[Stored data]
####################

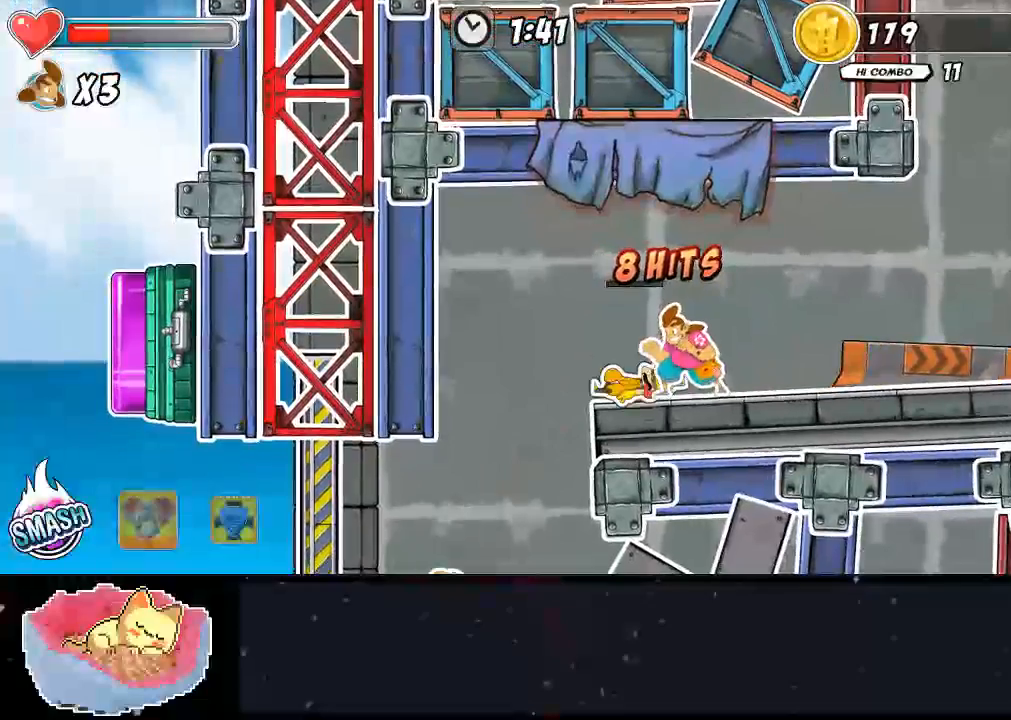
{"dt_ms": 500, "buttons": [], "left_stick": "center", "right_stick": "center", "events": []}
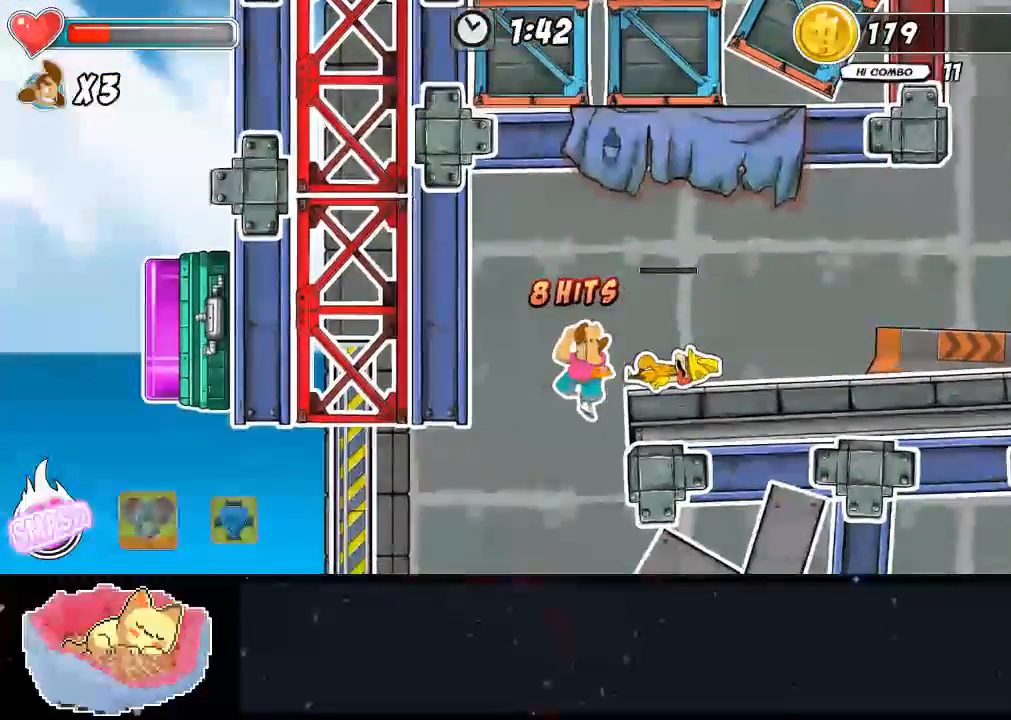
{"dt_ms": 500, "buttons": [], "left_stick": "center", "right_stick": "center", "events": []}
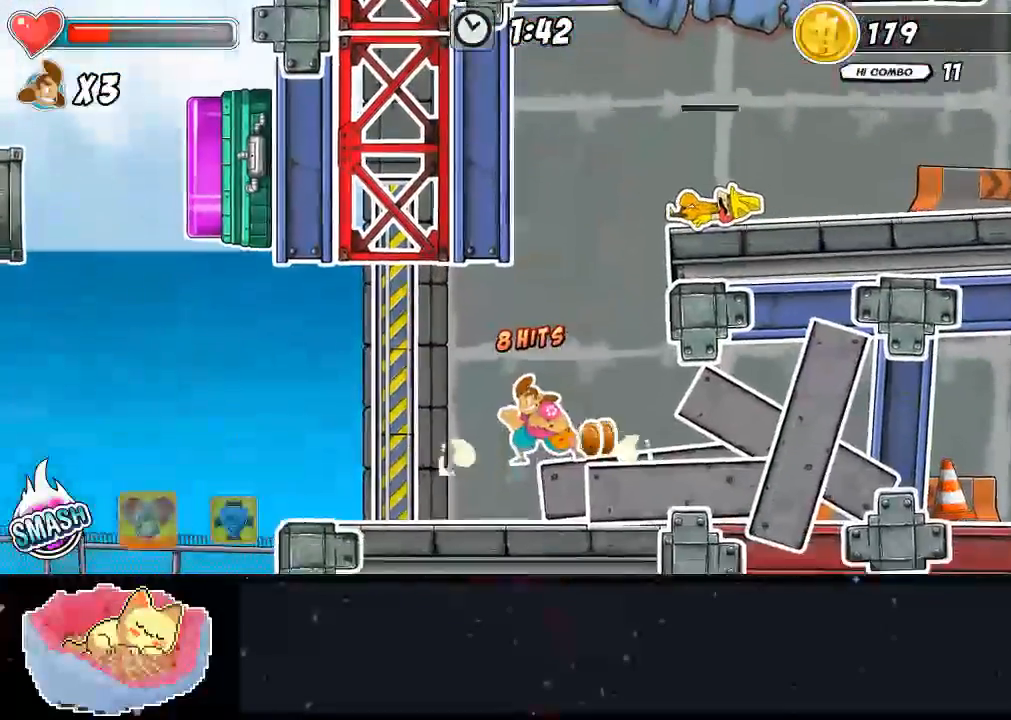
{"dt_ms": 500, "buttons": ["A"], "left_stick": "center", "right_stick": "center", "events": [[467, "A", "down"]]}
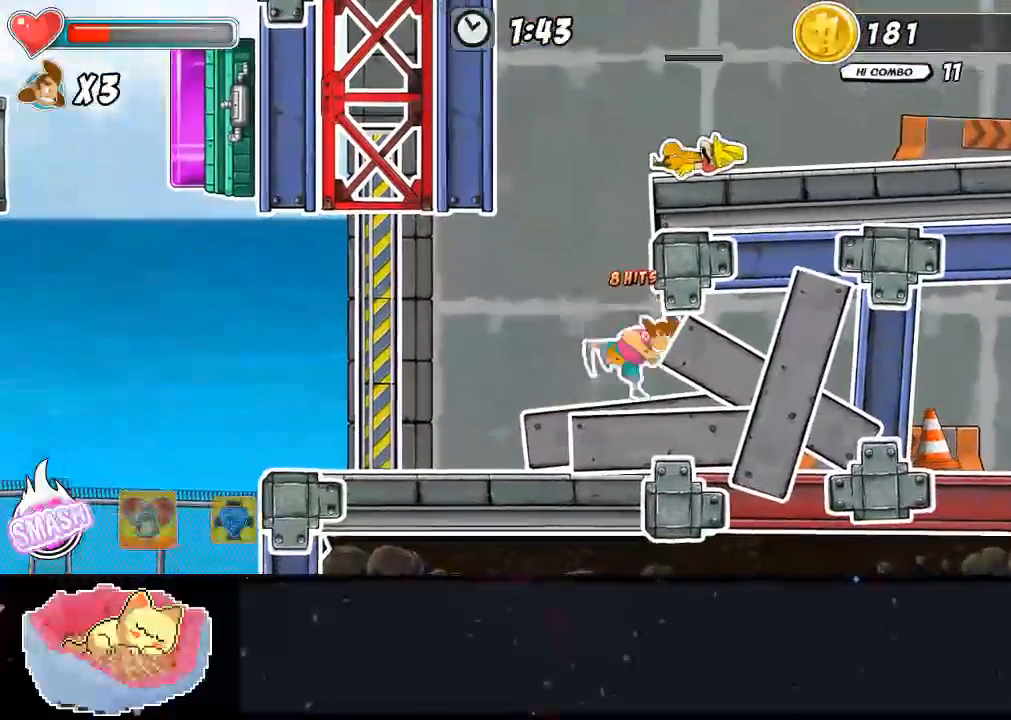
{"dt_ms": 500, "buttons": ["A"], "left_stick": "center", "right_stick": "center", "events": [[267, "A", "up"], [400, "A", "down"]]}
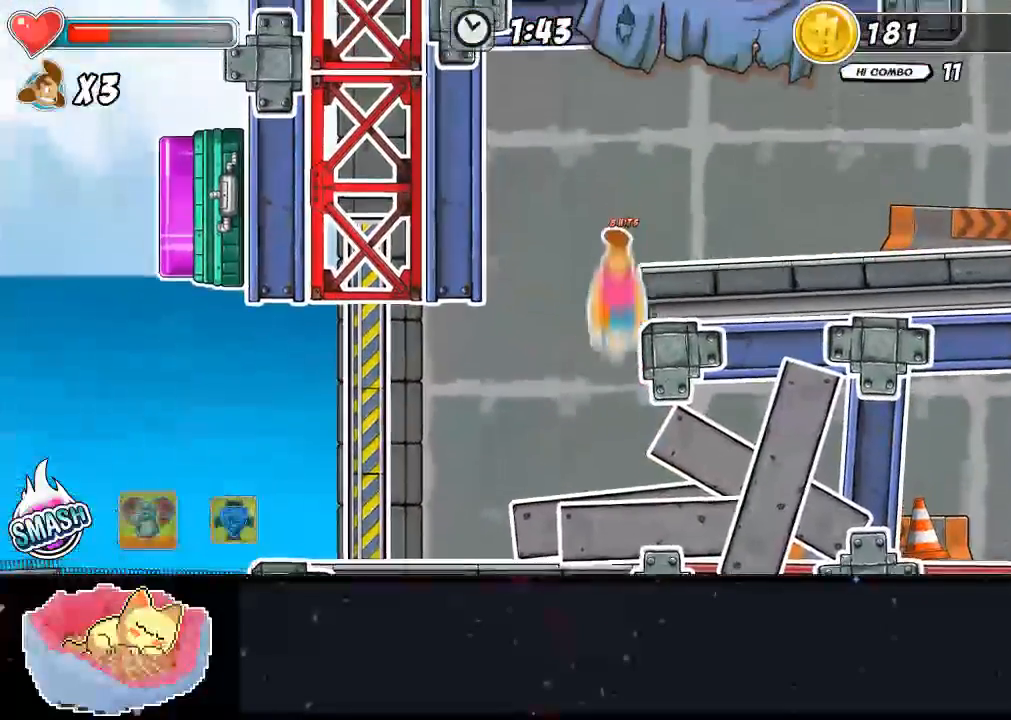
{"dt_ms": 500, "buttons": [], "left_stick": "center", "right_stick": "center", "events": [[333, "A", "up"]]}
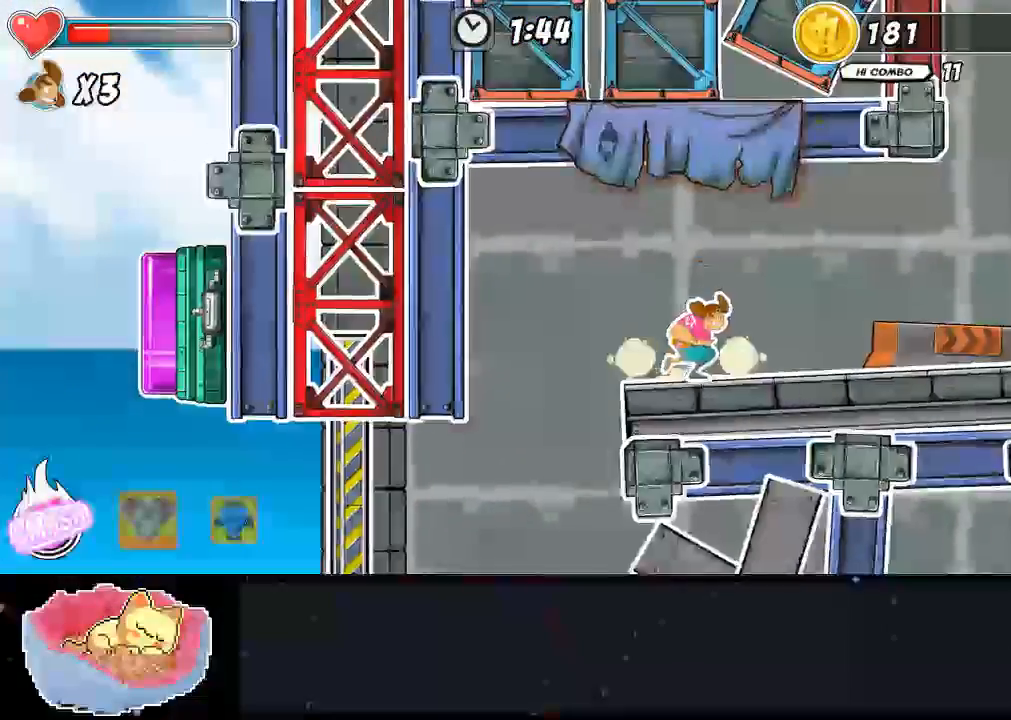
{"dt_ms": 500, "buttons": [], "left_stick": "center", "right_stick": "center", "events": [[167, "A", "down"], [333, "A", "up"]]}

####################

- [What you need to do]
Return the data verbatim, leaving out the pictures it holds.

- [Result of the task]
{"dt_ms": 500, "buttons": [], "left_stick": "center", "right_stick": "center", "events": []}
{"dt_ms": 500, "buttons": [], "left_stick": "center", "right_stick": "center", "events": []}
{"dt_ms": 500, "buttons": ["A"], "left_stick": "center", "right_stick": "center", "events": [[467, "A", "down"]]}
{"dt_ms": 500, "buttons": ["A"], "left_stick": "center", "right_stick": "center", "events": [[267, "A", "up"], [400, "A", "down"]]}
{"dt_ms": 500, "buttons": [], "left_stick": "center", "right_stick": "center", "events": [[333, "A", "up"]]}
{"dt_ms": 500, "buttons": [], "left_stick": "center", "right_stick": "center", "events": [[167, "A", "down"], [333, "A", "up"]]}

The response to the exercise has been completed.